Closed chrzyki closed 5 years ago
We have some risk of concept mapping in cldf, given that we do not check for the same things in cldf which we currently check for concepticon, e.g., if an ID is valid, i.e., not already replaced by a synonym or an alias. We can always argue that the ideal way would anyway be to link links to concepticon explicitly, by adding them to concepticon, and having the same test as for concepticon would be tedious, but we may not want to forget this, that we could easily introduce errors in this stage. I know it's not exactly what your PR does, but it's something that came to my mind when I saw it.

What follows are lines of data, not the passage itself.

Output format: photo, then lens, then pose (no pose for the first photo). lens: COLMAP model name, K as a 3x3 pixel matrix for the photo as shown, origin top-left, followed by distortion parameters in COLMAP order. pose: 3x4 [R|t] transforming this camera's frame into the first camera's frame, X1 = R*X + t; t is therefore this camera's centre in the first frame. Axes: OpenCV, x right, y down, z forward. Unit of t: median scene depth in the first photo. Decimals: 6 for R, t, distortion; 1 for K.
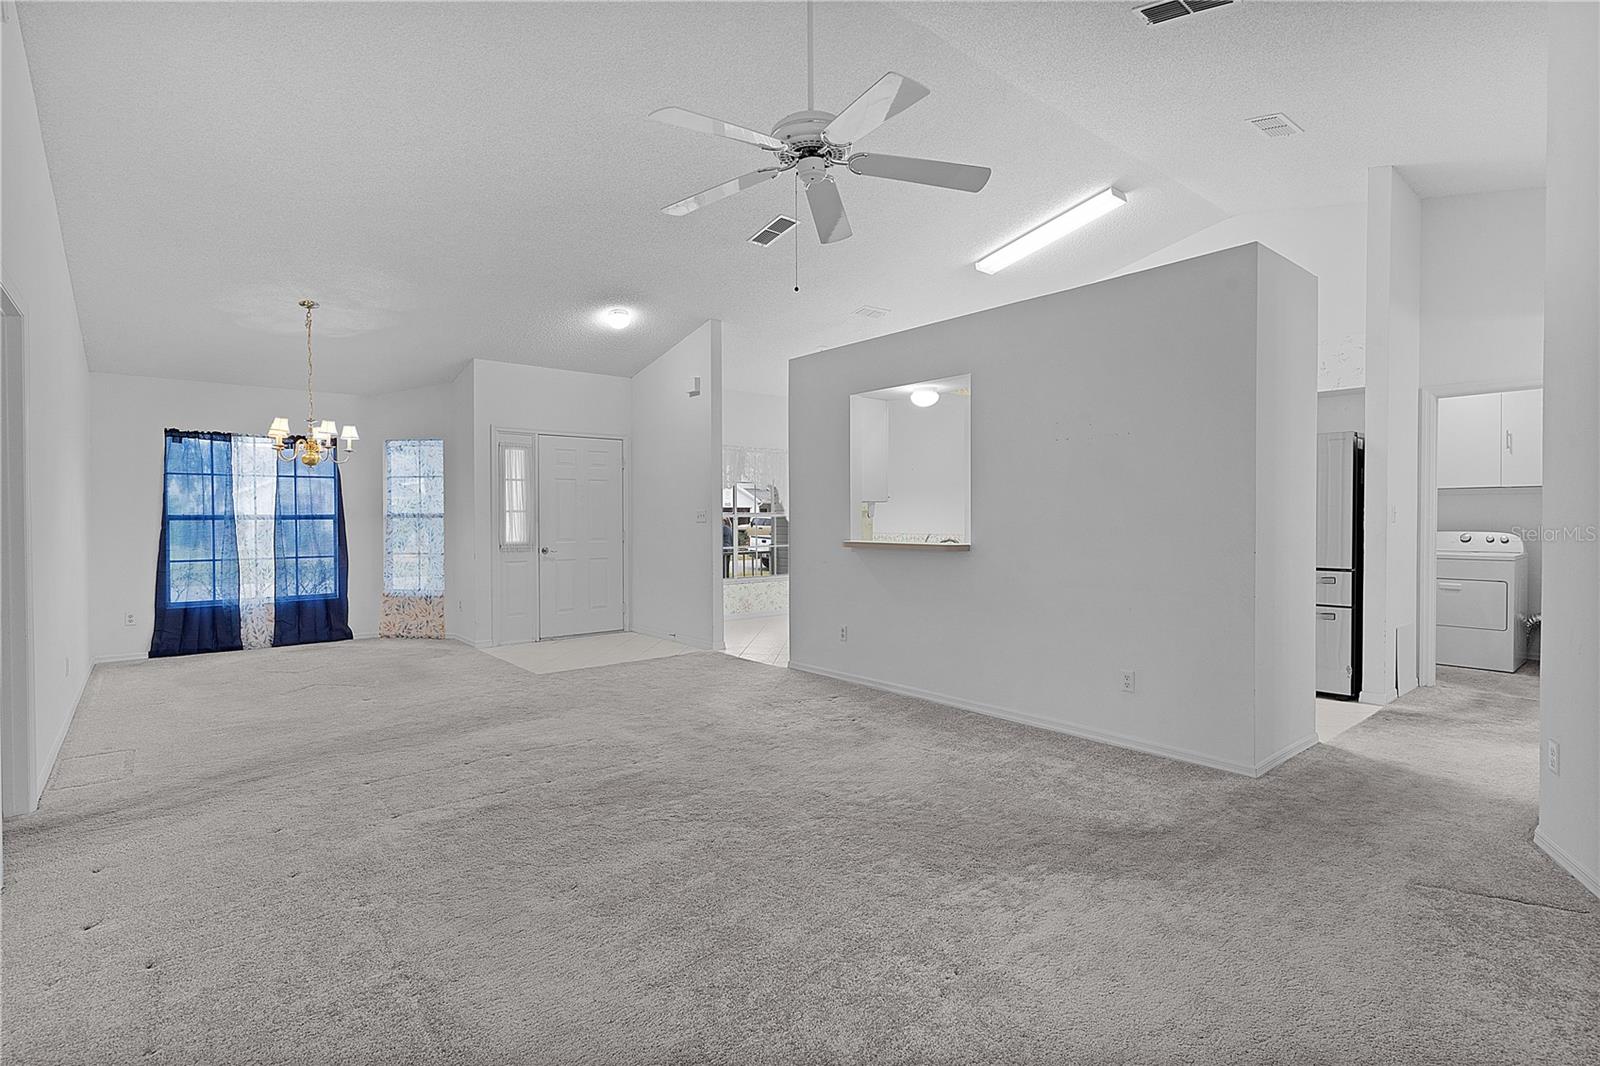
lens RADIAL K [[772.9, 0, 796.8], [0, 772.9, 512.6], [0, 0, 1]] dist [-0.003667, -0.000560]
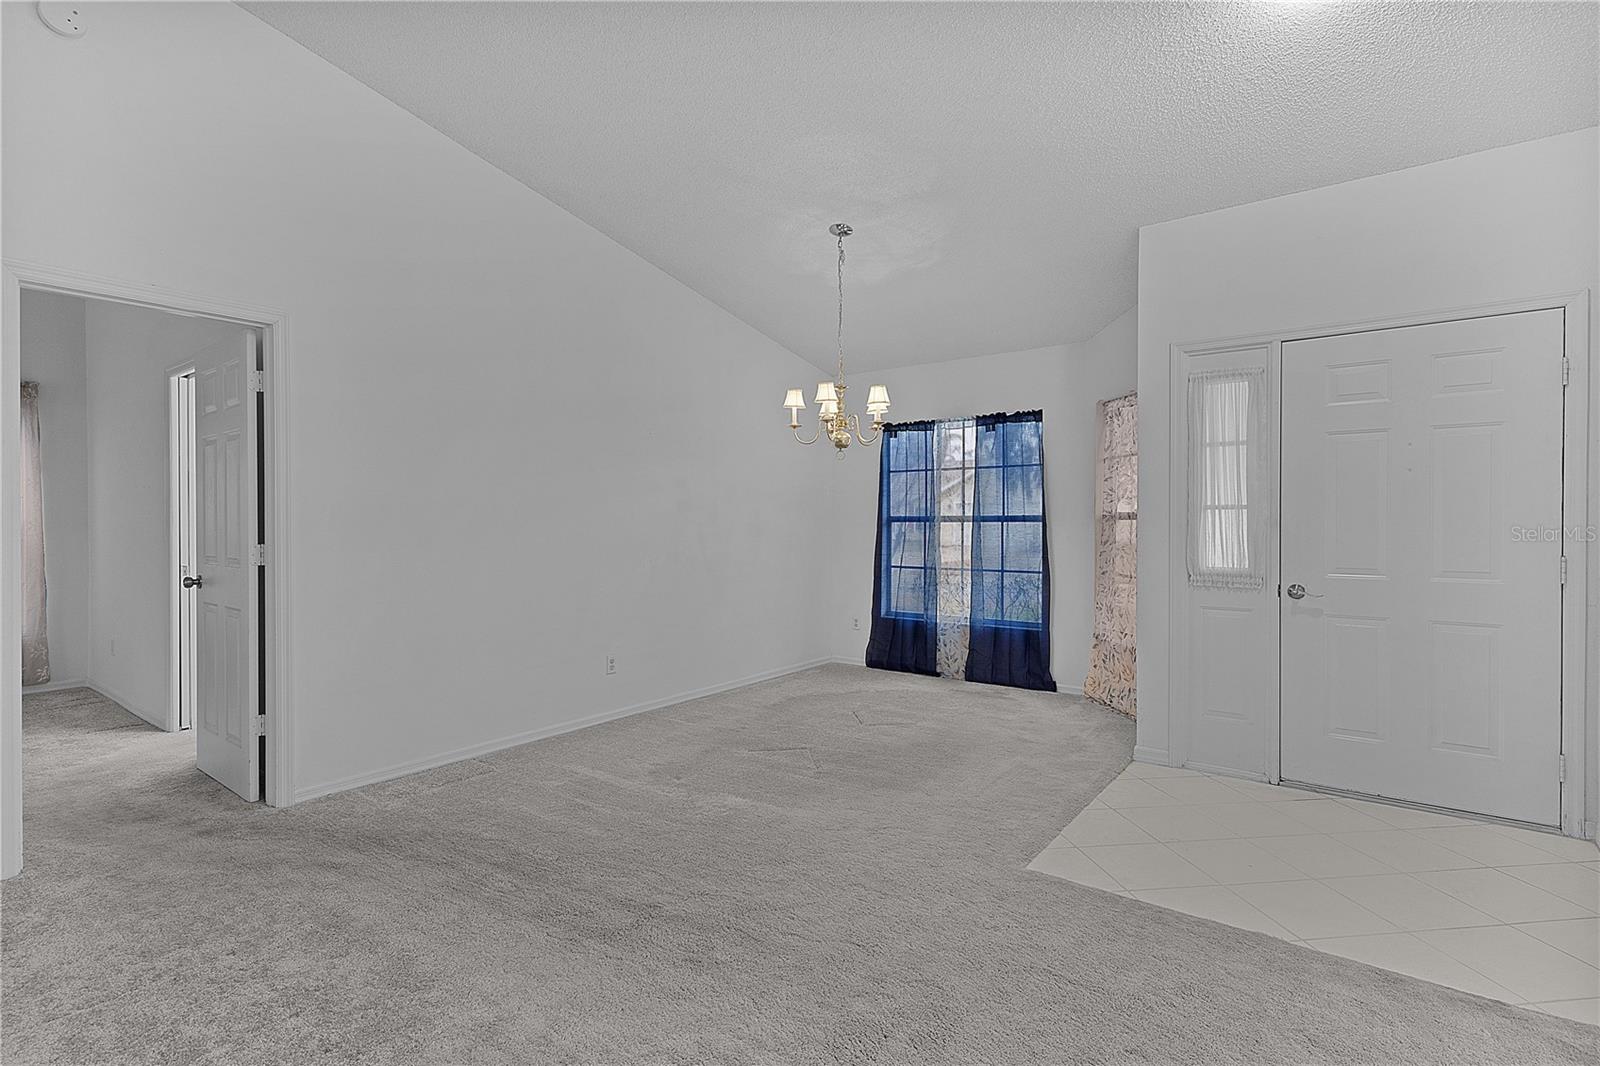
lens RADIAL K [[768.2, 0, 796.1], [0, 768.2, 517.6], [0, 0, 1]] dist [0.001706, 0.000244]
pose [[0.203455, -0.000245, -0.979084, 0.069480], [0.005244, 0.999986, 0.000839, 0.003496], [0.979070, -0.005305, 0.203453, 0.692829]]
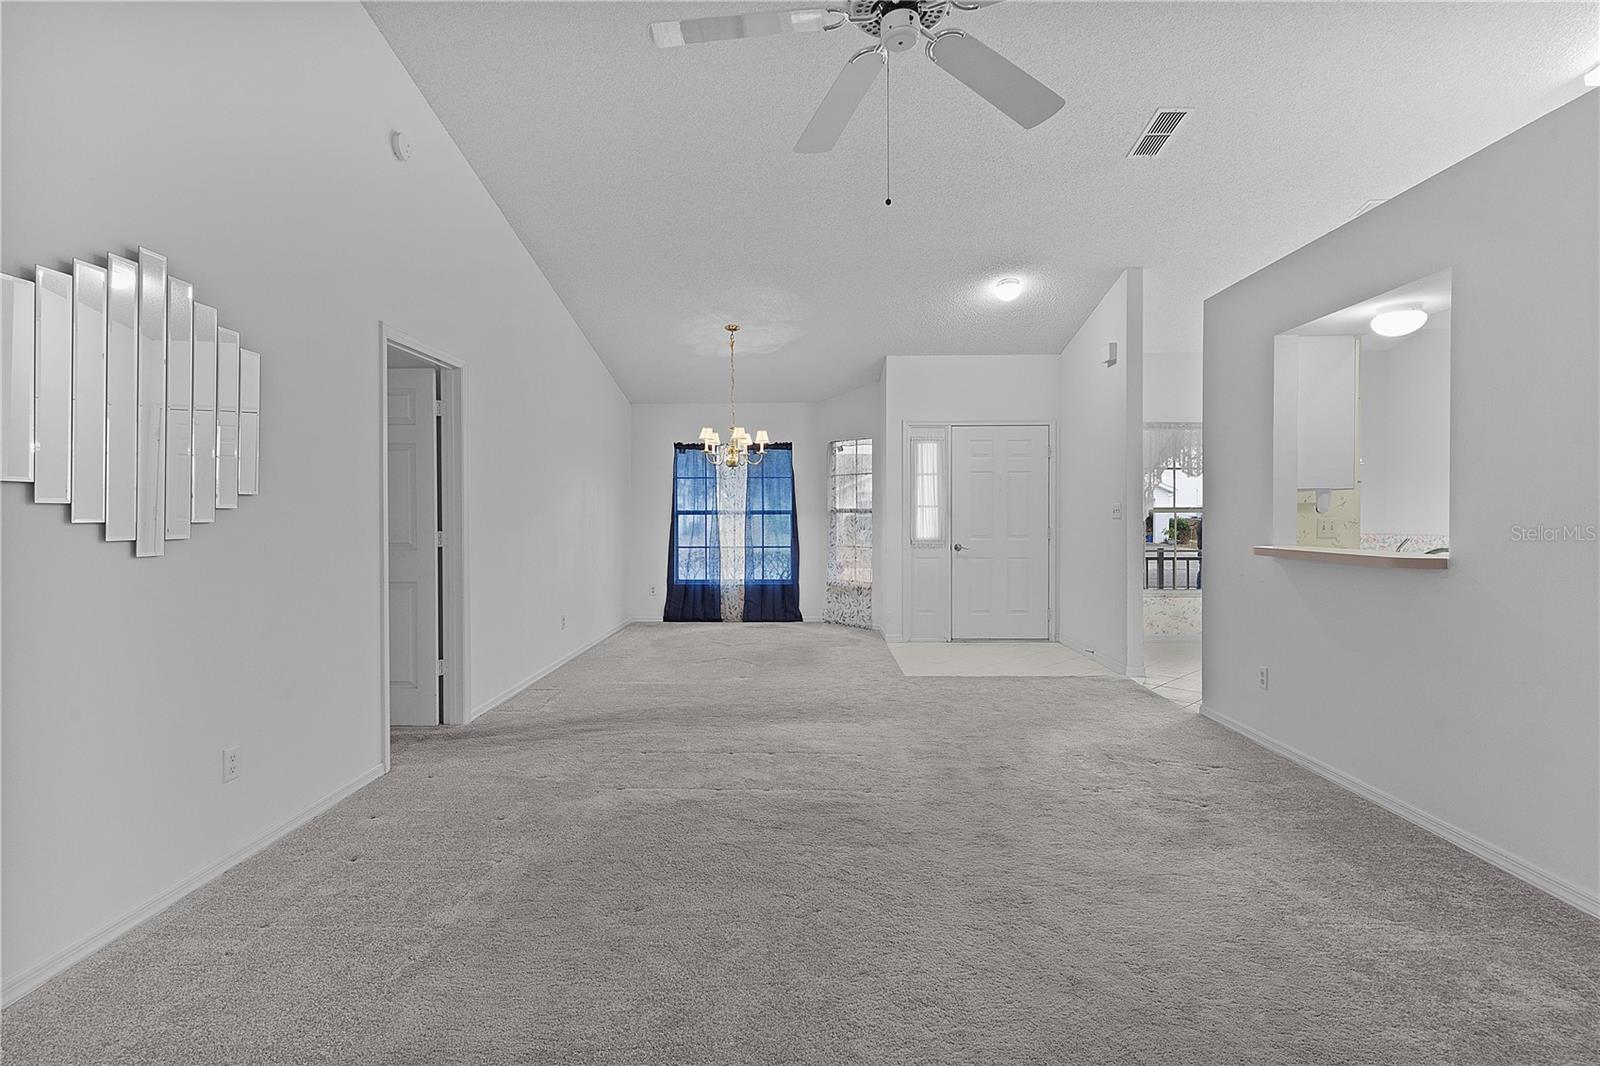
lens RADIAL K [[779.6, 0, 794.2], [0, 779.6, 513.2], [0, 0, 1]] dist [0.002527, 0.000202]
pose [[0.746110, 0.000757, -0.665823, 0.184770], [0.003409, 0.999982, 0.004957, 0.001523], [0.665814, -0.005968, 0.746094, 0.165536]]
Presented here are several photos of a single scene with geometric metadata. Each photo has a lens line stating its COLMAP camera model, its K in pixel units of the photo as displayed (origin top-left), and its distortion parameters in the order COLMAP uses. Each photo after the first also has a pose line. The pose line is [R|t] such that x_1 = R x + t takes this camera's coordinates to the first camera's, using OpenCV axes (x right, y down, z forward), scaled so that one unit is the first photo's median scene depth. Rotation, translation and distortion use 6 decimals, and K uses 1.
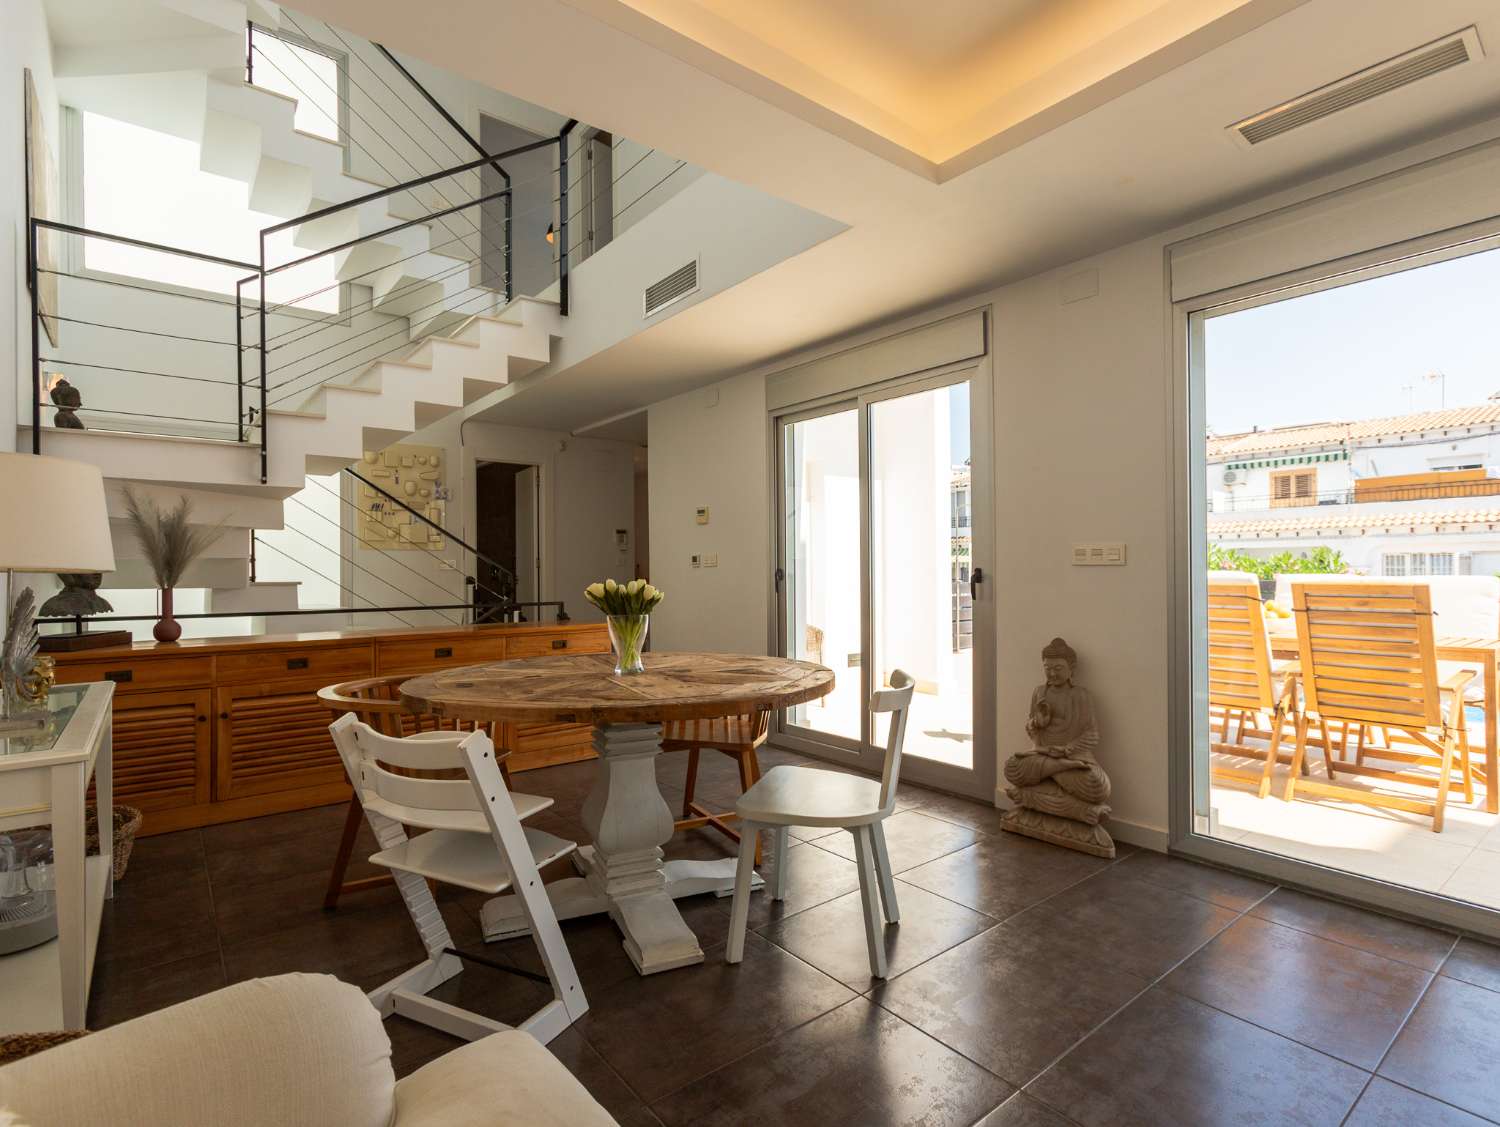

Good points! Better integrating this with the checks we've already available in pyconcepticon
might be very worthwhile.
I think we could merge this, but should definitely file an issue with pylexibank
to avoid this. If this happens for "non-pylexibank" datasets like lexirumah, I'd propose fixing it by expanding the NULL
specification for the Concepticon_ID
column to "NULL": ["", "0"]
- which should let the load command do the right thing.
Thanks! I've opened the issue - I also like the ["", "0"]
idea and I think having both things in mind is a good thing.
So, I don't even know whether this PR is noteworthy and should be merged at all, given the extreme marginality of an edge-case like this. Still, I'd be curious to learn where we could catch something like that? I suppose this should have been caught/not done immediately during the stage of the CLDF generation?